Jason Olson, Deseret News
PROVO — Republicans and Democrats may scream at each other in Washington, but at BYU, the discussion is much more civil.
Friday morning, Congressman Jim Matheson, D-Utah, visited the Provo campus at the bipartisan invitation of the BYU Democrat and BYU Republican student clubs.
Sen. Orrin Hatch, R-Utah, will visit BYU Monday afternoon to preserve the political neutrality policy of the campus.
It's been at least four years since a politician was on campus to speak specifically about politics, said the clubs' presidents, Democrat Steve Pierce and Republican Mike Squires.
"Civil engagement and dialogue is a virtue that is all too often forgotten in today's society," said BYU political science professor and department chairman Darren Hawkins. "When the (campus) Republicans and Democrats agreed to co-sponsor these discussions, that was a marvelous example of engaging in these types of discussions. Of course they disagree on a lot of things, but it's important to talk about these disagreements."
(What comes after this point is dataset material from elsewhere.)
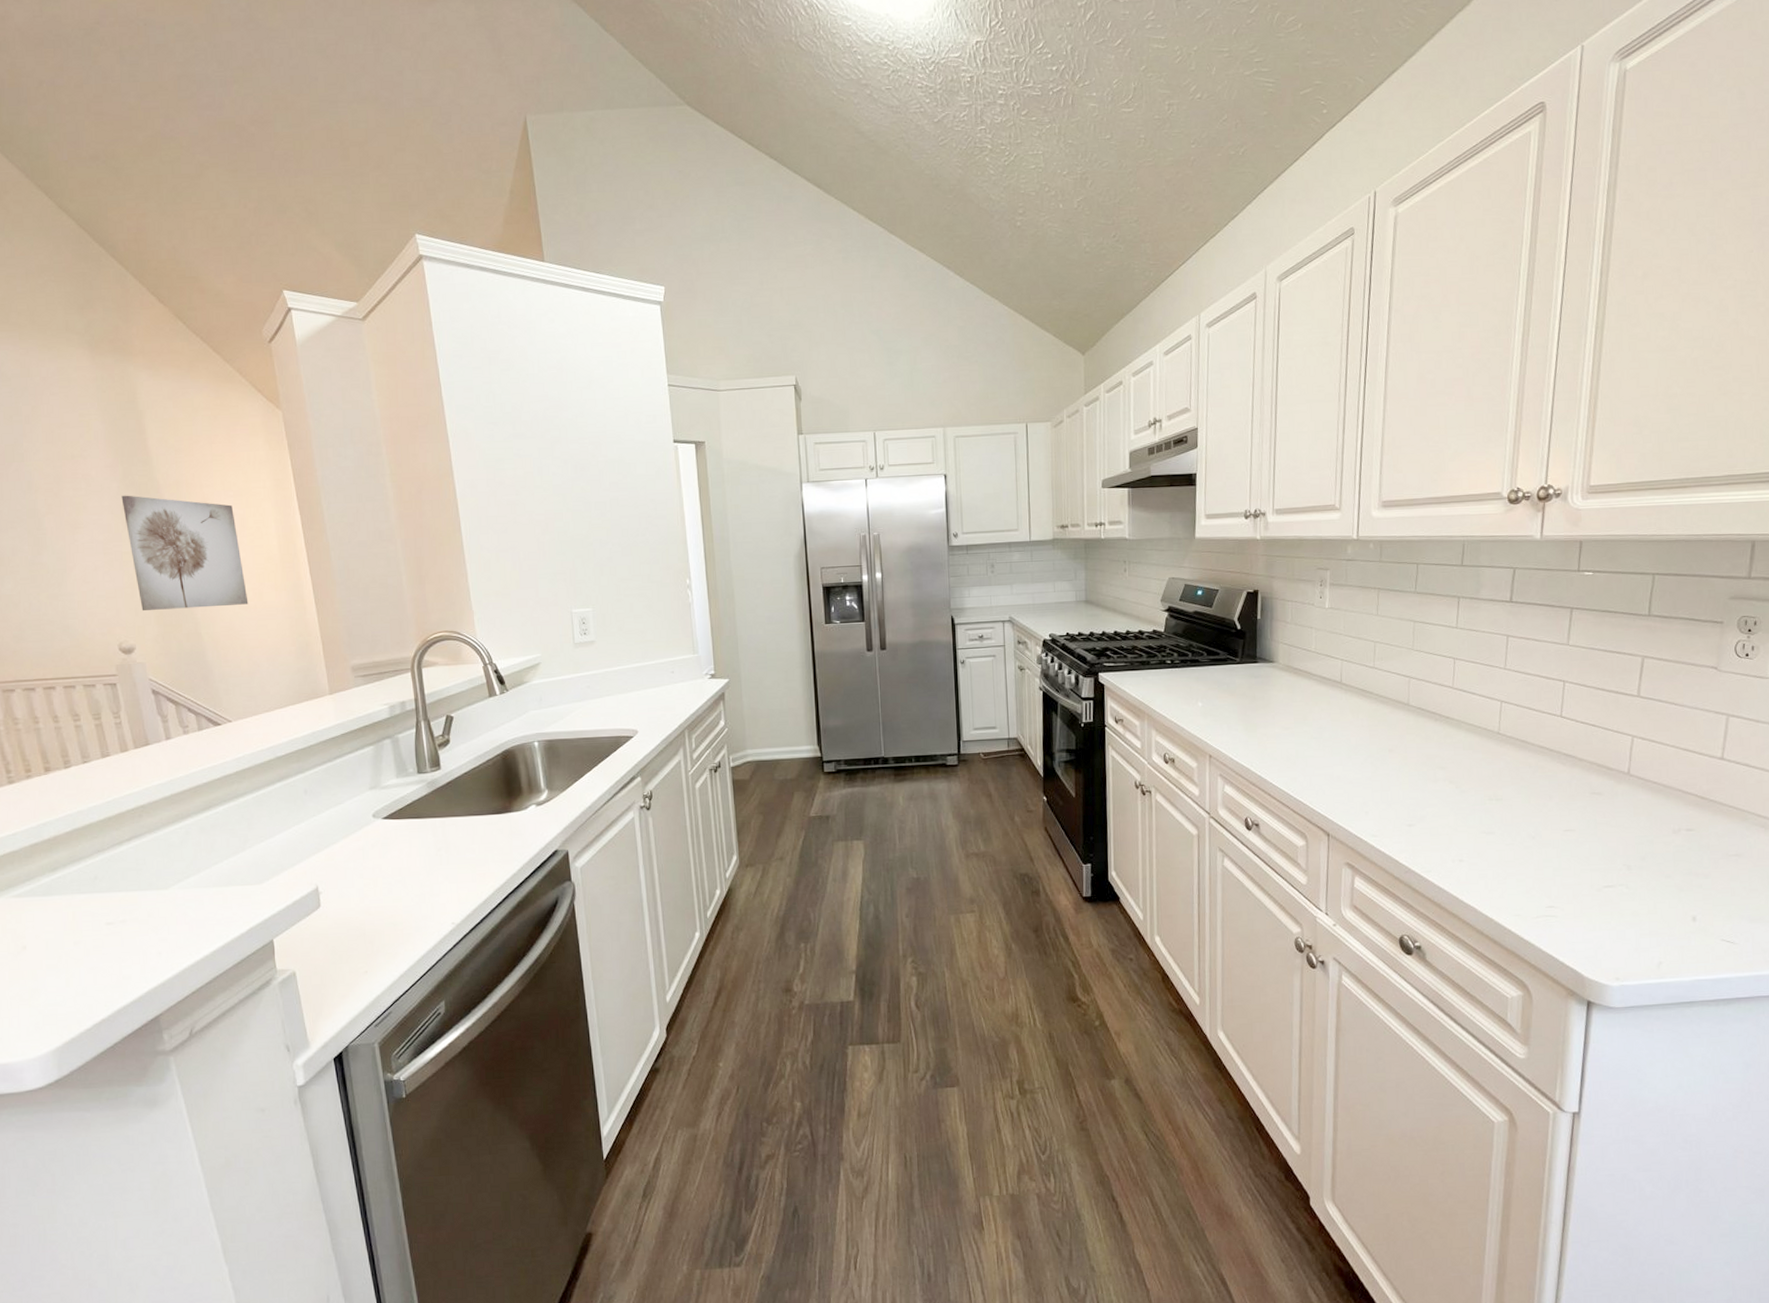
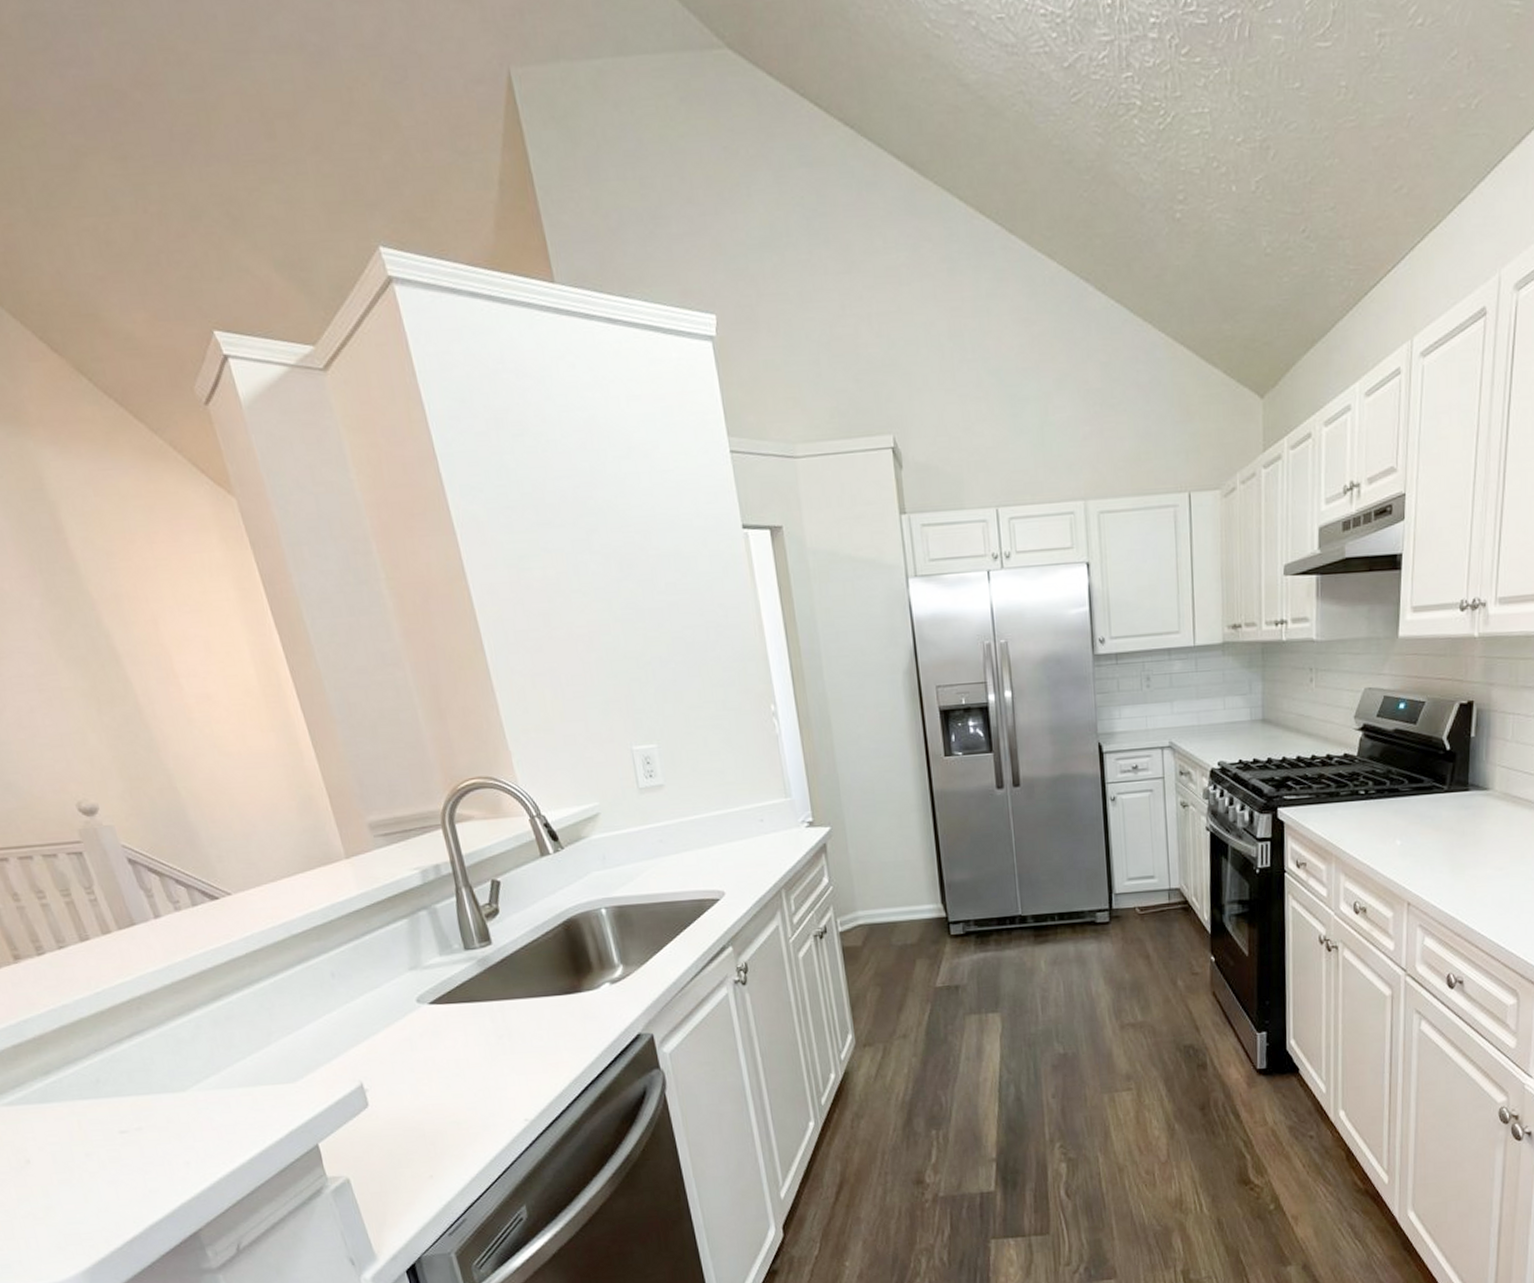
wall art: present [121,495,249,610] -> none [47,614,230,761]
Matheson also praised the student clubs for the invitation, and added that the bickering in Washington isn't quite as bad as the media makes it out to be.
It's one of the results of real-time news flow.
"We have access to more information than in the history of mankind," he said, "and yet the information is tending to be less substantive, more opinion and less hard news, and often there's a lot of misinformation out there."
After his brother Scott Matheson Jr., was recently tapped by President Obama to head the 10th Circuit Court of Appeals, a right-wing blogger speculated that Obama was trying to buy Jim Matheson's vote on the health care bill, and the comment spread like wildfire.
Everyone who knew him, knew it wasn't true, Matheson said, but that didn't stop news anchors and even a senator from continuing to comment about Obama "buying votes" and then dropping Matheson's name — even though he voted 'no' on the bill.
When Matheson's staff called a news channel to request they clarify their information, he said they didn't even care.
"This is the world we're in now," he told the few dozen students gathered in the Wilkinson Student Center. "When you hear something, take a step back, and a deep breath, and assess what you're hearing. Maybe what you're hearing is true, and maybe it's not."
The first student question was about the health care bill, which Matheson had worked on for more than a year as a member of the House Energy and Commerce Committee.
Although he believes ending discrimination against those with pre-existing conditions and allowing dependants to stay on their parents' insurance until the age of 26 are good things, he voted no on the bill because he said it didn't propose the reforms he believes the country needs.
Two giant issues to tackle are the problems of medical "over-utilization" and "bloated" administrative costs, he said.
Various studies have shown nearly 30 percent of all medical procedures are not necessary but are done by medical professionals trying to protect themselves from lawsuits and because they're paid for quantity, not quality, Matheson said.
And far too much money is wasted on administrative costs — like the eight different pieces of mail he got after his son's strep-throat test, he said.
But although payment system reform and tort reform are easily identified, they are not easily solved, he said.
"This is a new law, but we still have to deal with this issue," he said. "The debate isn't over."
Sabrina Clifford, a working mother from Orem, said she supported the bill because it was at least "something," then asked Matheson how she could help promote progress.
Matheson said the country needs voices that are constructive, pragmatic and positive, not people who scream from the left or the right.
"Voices with reason are what we need in our system of democracy," he said. "We need people engaged, looking for practical solutions. If we allow extreme elements to dominate the debate, it's more difficult to make progress."